Lifetime Financial Goals We Should Strive Toward

As universal and essential as money is across the world—earning, having, and spending it means different things to people.

On a high level, we all want security, flexibility and fulfillment in our financial situations. One, or even two of these things, can be attained through gainful employment and prudent savings habits. However, you’ll need to set a wide range of financial goals to experience the trifecta.

Here are five financial goals anyone should strive toward in their lifetime.

Lifetime Financial Goals

Have No Debt

It might be tough living debt-free in the foreseeable future if you have a mortgage or student loan. But if you’re also dealing with high-interest credit card debt, it’s imperative to make a plan to get out of it as soon as possible. Mortgages and student loans are burdensome but won’t cost you 15-25 percent of your principal balance like a credit balance will.

If you’re struggling to make progress on too many balances, a student loan deferment or forbearance could give you time to make progress on high-interest debts. Additionally, contacting creditors before lapsing on payments could lead to a payment grace period, reduced interest, or a combination of the above — allowing you to get on track. Overall, make sure you’re following an efficient repayment by maximizing principal payments and reducing how much you’re paying in interest.

*WRITTEN EXERCISE 1*: Name every kind of debt that the article on lifetime financial goals mentions.
*WRITTEN EXERCISE 2*: Repeat the portion of the article on lifetime financial goals between "Here are five" and "credit balance will.", inclusive.

*RAW RECORDS*:
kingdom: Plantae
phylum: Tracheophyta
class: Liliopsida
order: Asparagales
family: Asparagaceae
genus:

*WRITTEN RESPONSE 1*: Mortgage, student loan, and high-interest credit card debt.

*WRITTEN RESPONSE 2*:
Here are five financial goals anyone should strive toward in their lifetime.

Lifetime Financial Goals

Have No Debt

It might be tough living debt-free in the foreseeable future if you have a mortgage or student loan. But if you’re also dealing with high-interest credit card debt, it’s imperative to make a plan to get out of it as soon as possible. Mortgages and student loans are burdensome but won’t cost you 15-25 percent of your principal balance like a credit balance will.